I called Psychic Sue and she told me the same thing.  I was leery of her credibility as a psychic, and still suspect she had an anonymous source from this area.  Regardless, I went to John Williams’ office at the SBPD and asked him, “Is it true that a farmer found a gun in a hollow tree that may be linked to the Pelley murders?”

 I expected him to tell me it was a St. Joseph County investigation but Williams looked at me, surprised, and said, “How did you know that?”

I laughingly responded to him, “Well, by your response, you just now told me that it’s true.”  Williams put his head down, covering both of his eyes with cupped hands, realizing he had just been tricked into confirming the gun-in-tree story.  I didn’t tell him that Psychic Sue was my source.  Making any reference to psychics will get you labeled as “nuts.”

After speaking with James Clark and Chris Toth about the case, I began my investigation by looking at the evidence held by the cold case unit.  In one of the files, I saw Pelley’s phone number.  Of course, I copied it. (That’s called “good reporting” by fellow journalists in the newsroom).

I then called Pelley at his Florida home and he answered.

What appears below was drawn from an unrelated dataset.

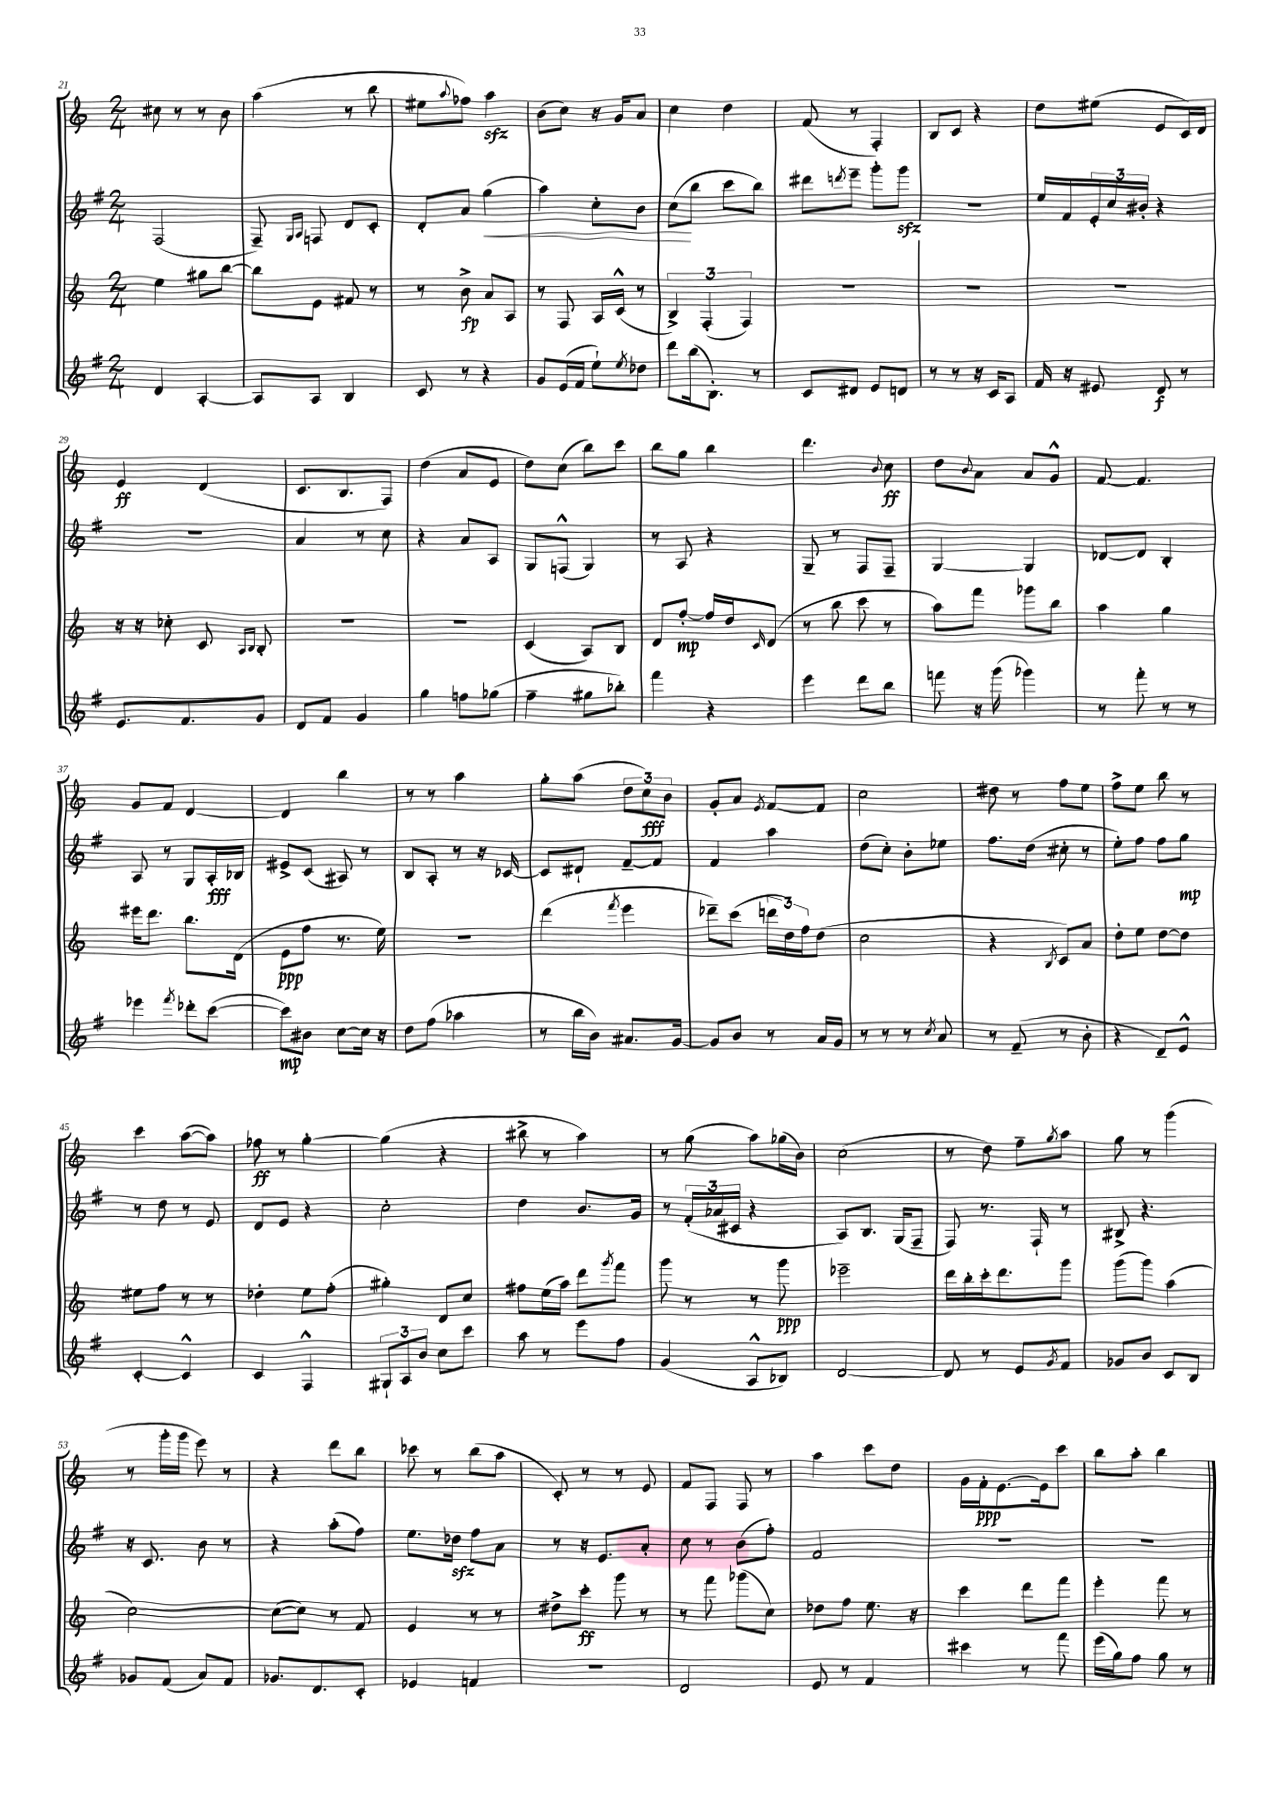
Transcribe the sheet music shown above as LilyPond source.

Hoping to get him to talk, I told Pelley that a farmer had found the gun and police believed it was the one used in his family’s murder.  Pelley then said two things to me.  He told me he had to speak with his lawyer and he asked me how I got his phone number.  

My reply was, “Good reporting.”

It was in August, 2002, and I had been working on the story when James Clark called.  He told me something about my phone call made a difference in the case.  Clark said if I stopped working on the story, and promised not to write anything just yet, Chris Toth told Clark he would give me exclusive first rights in a pending case, related to Pelley.  Clark hinted an arrest was pending.

Now, here’s where it became problematic.  At the time, I had an editor I did not trust.  If I had told her about the offer, she would have made me refuse it, and furthermore, to report the offer as a news story.  Instead, I asked Nancy Sulok for advice and she agreed that, if I thought the offer was sincere, there wouldn’t be any harm in waiting a few days to write the story.  After all, it had been 13 years since the Pelleys were murdered, and I wasn’t working against a deadline. 

So I waited.

Shortly thereafter, I received a personal, overseas call from Chris Toth.  True to his word, Toth was giving me first rights to this news story: They had just arrested Pelley and he was being charged with four counts of murder.

The turning point in the case was when I called Pelley to ask about the gun in the tree.  He mulled it over and, in a short time, called local police.  He said to them, “If I confess to the murders, and tell you everything, will you take the death penalty off the table?”

Clark and Toth both knew then, “We got him.”

They arrested Pelley at the airport, where he had just returned from an overseas job with IBM.

After being found guilty of four counts of murder, he was sentenced to 160 years in prison.

And no innocent man asks if the death penalty would be “taken off the table” if he told them everything they wanted to know about the killings.  That, my friends, is an admission of guilt in my world.